DESCRIPTION OF THE TASK: Repeat exactly the lines from the start of the entries below through the line containing "de la labor". Omit the rest.

Saved data entries:

_____

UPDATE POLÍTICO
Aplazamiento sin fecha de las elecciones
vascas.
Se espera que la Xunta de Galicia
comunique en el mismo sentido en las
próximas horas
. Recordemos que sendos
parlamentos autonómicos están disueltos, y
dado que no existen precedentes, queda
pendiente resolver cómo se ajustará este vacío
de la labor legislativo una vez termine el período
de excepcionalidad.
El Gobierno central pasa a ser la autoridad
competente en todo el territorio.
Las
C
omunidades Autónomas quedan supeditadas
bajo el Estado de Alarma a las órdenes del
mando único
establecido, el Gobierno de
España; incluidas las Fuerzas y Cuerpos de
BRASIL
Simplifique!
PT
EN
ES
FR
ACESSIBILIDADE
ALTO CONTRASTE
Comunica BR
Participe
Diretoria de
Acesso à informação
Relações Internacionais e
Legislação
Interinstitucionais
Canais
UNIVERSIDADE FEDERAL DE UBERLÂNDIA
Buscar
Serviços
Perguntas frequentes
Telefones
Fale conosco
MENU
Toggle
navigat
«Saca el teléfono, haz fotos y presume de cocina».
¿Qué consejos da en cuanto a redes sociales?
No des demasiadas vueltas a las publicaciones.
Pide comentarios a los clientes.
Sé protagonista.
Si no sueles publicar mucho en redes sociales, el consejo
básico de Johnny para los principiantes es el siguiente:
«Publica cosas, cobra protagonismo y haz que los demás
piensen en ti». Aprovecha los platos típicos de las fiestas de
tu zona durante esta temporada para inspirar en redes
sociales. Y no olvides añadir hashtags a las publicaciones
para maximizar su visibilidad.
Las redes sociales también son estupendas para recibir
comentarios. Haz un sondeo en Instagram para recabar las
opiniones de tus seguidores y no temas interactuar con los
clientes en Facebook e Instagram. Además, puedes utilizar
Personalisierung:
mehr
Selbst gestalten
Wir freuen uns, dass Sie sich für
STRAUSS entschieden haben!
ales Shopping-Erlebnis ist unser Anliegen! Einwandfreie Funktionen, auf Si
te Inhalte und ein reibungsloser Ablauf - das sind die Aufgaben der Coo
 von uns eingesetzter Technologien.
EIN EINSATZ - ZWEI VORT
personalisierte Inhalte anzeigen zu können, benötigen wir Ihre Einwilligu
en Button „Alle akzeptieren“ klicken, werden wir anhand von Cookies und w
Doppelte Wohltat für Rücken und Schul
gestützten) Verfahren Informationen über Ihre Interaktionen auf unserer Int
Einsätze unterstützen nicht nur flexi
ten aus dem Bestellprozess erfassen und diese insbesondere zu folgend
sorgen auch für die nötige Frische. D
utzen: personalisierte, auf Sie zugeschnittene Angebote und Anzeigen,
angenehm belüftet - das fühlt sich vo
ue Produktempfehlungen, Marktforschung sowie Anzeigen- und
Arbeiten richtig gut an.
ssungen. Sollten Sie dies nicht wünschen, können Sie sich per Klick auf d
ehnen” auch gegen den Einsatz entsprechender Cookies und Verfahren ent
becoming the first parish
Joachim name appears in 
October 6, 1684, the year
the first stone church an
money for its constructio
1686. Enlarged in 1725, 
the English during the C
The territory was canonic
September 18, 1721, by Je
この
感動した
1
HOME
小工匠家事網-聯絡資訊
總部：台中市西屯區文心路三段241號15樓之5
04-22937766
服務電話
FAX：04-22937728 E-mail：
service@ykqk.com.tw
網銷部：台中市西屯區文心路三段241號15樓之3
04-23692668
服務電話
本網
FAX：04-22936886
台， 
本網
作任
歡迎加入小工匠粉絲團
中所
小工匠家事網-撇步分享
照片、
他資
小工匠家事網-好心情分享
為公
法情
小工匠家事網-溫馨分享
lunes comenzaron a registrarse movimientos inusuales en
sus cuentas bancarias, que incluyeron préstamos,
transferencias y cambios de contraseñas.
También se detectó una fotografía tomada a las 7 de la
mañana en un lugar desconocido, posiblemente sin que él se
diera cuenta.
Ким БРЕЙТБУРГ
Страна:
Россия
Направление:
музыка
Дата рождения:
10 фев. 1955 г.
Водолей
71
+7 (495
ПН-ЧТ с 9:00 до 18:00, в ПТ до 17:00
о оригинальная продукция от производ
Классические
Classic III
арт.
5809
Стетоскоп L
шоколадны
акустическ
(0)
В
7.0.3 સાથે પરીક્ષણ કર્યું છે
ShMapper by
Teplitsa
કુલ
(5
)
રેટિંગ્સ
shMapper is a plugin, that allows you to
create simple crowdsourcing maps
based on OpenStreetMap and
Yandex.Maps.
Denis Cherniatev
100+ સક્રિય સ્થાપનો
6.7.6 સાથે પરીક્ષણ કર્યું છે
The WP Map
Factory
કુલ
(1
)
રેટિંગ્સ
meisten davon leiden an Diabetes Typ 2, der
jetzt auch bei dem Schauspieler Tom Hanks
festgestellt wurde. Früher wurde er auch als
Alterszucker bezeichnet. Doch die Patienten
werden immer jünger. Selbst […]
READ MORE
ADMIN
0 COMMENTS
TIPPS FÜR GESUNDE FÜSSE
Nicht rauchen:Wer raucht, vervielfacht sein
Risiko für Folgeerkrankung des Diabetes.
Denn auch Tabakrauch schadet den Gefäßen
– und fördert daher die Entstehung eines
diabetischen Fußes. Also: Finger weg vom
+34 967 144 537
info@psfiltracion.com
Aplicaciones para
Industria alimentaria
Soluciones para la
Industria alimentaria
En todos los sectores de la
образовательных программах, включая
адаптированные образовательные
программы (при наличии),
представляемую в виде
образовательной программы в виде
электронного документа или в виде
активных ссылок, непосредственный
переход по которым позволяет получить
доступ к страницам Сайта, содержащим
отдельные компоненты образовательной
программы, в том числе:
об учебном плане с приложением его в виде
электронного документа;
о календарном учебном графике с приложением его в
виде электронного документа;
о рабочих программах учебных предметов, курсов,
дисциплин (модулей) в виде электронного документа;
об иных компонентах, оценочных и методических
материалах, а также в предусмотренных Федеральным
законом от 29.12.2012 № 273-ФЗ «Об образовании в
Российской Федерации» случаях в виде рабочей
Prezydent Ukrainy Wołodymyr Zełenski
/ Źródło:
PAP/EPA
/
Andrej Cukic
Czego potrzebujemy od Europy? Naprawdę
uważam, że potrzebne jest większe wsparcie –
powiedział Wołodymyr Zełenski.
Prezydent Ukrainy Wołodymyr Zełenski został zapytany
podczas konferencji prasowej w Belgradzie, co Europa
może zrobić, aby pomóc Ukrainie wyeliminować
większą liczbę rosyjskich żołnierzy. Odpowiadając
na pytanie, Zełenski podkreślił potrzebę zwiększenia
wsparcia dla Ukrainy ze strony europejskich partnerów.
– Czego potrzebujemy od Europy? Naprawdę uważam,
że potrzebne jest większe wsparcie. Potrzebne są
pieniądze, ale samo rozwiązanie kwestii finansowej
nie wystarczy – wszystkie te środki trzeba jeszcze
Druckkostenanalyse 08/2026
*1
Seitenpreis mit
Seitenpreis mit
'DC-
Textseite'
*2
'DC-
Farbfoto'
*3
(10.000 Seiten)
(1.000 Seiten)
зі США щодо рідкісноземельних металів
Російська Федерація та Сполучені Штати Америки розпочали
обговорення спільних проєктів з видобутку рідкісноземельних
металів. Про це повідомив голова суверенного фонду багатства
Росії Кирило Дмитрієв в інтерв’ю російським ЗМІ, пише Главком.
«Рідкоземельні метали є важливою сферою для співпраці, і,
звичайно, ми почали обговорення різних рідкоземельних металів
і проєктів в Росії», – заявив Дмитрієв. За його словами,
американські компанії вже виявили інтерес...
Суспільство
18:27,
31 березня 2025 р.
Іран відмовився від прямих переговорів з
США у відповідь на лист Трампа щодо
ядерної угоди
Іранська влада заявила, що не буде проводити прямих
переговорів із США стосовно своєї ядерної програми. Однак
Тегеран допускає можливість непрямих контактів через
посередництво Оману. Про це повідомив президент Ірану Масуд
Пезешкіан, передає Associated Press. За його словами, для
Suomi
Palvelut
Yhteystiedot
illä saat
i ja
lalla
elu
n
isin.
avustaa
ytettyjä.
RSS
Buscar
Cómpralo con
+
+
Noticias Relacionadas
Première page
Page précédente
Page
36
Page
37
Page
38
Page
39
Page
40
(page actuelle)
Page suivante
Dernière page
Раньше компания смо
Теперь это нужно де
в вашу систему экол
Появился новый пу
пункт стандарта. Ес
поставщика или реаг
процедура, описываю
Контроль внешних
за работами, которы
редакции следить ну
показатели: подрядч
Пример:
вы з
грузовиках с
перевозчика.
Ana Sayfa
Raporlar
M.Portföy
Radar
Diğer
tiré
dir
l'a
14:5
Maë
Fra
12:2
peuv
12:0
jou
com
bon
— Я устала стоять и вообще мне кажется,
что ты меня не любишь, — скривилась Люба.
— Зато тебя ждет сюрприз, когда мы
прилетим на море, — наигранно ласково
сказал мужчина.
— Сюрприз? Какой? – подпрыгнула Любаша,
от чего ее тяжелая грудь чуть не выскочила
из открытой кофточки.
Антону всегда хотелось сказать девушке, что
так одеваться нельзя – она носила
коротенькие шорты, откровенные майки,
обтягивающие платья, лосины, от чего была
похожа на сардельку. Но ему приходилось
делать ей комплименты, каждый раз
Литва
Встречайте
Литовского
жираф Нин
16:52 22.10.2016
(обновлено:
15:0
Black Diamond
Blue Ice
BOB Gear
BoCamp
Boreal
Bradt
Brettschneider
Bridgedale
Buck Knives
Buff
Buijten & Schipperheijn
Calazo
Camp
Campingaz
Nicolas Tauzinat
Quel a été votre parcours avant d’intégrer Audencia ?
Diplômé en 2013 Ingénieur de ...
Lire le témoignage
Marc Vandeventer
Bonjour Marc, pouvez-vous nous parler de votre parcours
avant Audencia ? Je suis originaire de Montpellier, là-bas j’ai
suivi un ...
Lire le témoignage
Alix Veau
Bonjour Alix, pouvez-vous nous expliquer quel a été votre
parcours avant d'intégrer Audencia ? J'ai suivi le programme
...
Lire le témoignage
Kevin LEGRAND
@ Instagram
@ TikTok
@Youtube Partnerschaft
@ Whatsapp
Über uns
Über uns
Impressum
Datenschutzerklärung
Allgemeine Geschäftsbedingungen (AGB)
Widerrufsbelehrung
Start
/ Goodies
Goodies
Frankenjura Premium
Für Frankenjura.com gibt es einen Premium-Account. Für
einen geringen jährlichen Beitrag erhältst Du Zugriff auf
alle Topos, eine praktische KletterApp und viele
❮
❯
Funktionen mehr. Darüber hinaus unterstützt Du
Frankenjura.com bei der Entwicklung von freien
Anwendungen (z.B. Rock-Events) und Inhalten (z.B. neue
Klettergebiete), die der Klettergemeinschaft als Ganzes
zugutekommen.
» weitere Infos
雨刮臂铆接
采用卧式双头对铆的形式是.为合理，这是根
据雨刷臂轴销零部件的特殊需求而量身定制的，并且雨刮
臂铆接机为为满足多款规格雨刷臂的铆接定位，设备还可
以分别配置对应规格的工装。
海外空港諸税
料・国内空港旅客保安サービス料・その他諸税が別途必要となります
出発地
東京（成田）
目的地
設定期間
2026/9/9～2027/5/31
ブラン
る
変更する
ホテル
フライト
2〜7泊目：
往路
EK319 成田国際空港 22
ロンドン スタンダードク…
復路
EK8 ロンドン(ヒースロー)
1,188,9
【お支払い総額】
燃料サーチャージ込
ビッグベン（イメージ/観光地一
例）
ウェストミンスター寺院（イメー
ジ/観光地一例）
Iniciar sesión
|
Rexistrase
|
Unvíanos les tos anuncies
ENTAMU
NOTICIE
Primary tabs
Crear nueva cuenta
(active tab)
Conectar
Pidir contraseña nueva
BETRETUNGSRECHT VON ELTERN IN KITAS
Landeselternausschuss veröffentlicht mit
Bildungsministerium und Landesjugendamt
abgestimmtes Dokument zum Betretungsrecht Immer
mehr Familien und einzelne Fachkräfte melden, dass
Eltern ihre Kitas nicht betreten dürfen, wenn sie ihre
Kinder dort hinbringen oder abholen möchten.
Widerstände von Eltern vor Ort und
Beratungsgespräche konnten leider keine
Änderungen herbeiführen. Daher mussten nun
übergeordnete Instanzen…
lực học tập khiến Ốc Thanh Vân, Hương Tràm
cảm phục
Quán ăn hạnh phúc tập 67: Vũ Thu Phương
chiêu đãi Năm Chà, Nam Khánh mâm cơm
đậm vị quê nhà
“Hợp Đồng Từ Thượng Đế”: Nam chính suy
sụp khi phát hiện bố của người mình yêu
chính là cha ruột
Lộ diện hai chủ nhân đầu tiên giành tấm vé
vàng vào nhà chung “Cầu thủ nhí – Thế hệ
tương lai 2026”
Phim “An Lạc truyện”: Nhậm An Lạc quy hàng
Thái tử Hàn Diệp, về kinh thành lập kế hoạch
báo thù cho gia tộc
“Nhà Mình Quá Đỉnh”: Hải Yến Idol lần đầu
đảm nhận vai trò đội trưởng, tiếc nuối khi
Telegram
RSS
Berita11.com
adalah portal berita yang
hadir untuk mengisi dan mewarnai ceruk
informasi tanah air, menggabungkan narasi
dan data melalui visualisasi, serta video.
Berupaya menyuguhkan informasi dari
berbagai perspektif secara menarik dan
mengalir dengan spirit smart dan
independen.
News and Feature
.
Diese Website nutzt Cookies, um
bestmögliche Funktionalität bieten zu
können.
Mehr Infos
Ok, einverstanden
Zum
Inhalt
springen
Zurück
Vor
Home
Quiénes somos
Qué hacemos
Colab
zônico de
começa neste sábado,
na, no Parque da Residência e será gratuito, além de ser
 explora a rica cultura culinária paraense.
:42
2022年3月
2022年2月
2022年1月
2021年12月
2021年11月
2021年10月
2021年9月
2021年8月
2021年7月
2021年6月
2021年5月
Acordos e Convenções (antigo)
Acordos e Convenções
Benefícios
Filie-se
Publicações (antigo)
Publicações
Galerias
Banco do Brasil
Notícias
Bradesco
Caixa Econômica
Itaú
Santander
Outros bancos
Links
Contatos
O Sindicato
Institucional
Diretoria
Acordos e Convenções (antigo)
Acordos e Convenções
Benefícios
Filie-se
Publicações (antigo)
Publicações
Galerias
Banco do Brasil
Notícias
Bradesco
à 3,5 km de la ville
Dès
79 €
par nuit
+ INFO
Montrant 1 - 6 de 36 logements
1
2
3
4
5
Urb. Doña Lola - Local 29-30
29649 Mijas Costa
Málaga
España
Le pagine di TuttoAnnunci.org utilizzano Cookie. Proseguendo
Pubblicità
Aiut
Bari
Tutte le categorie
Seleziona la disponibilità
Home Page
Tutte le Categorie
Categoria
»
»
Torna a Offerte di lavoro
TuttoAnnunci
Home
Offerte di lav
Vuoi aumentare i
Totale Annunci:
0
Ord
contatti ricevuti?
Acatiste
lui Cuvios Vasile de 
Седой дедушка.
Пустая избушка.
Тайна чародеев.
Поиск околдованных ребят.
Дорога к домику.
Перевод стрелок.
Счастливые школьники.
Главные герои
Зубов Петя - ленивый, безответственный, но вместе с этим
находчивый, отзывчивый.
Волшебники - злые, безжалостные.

_____

YOUR SOLUTION:
UPDATE POLÍTICO
Aplazamiento sin fecha de las elecciones
vascas.
Se espera que la Xunta de Galicia
comunique en el mismo sentido en las
próximas horas
. Recordemos que sendos
parlamentos autonómicos están disueltos, y
dado que no existen precedentes, queda
pendiente resolver cómo se ajustará este vacío
de la labor legislativo una vez termine el período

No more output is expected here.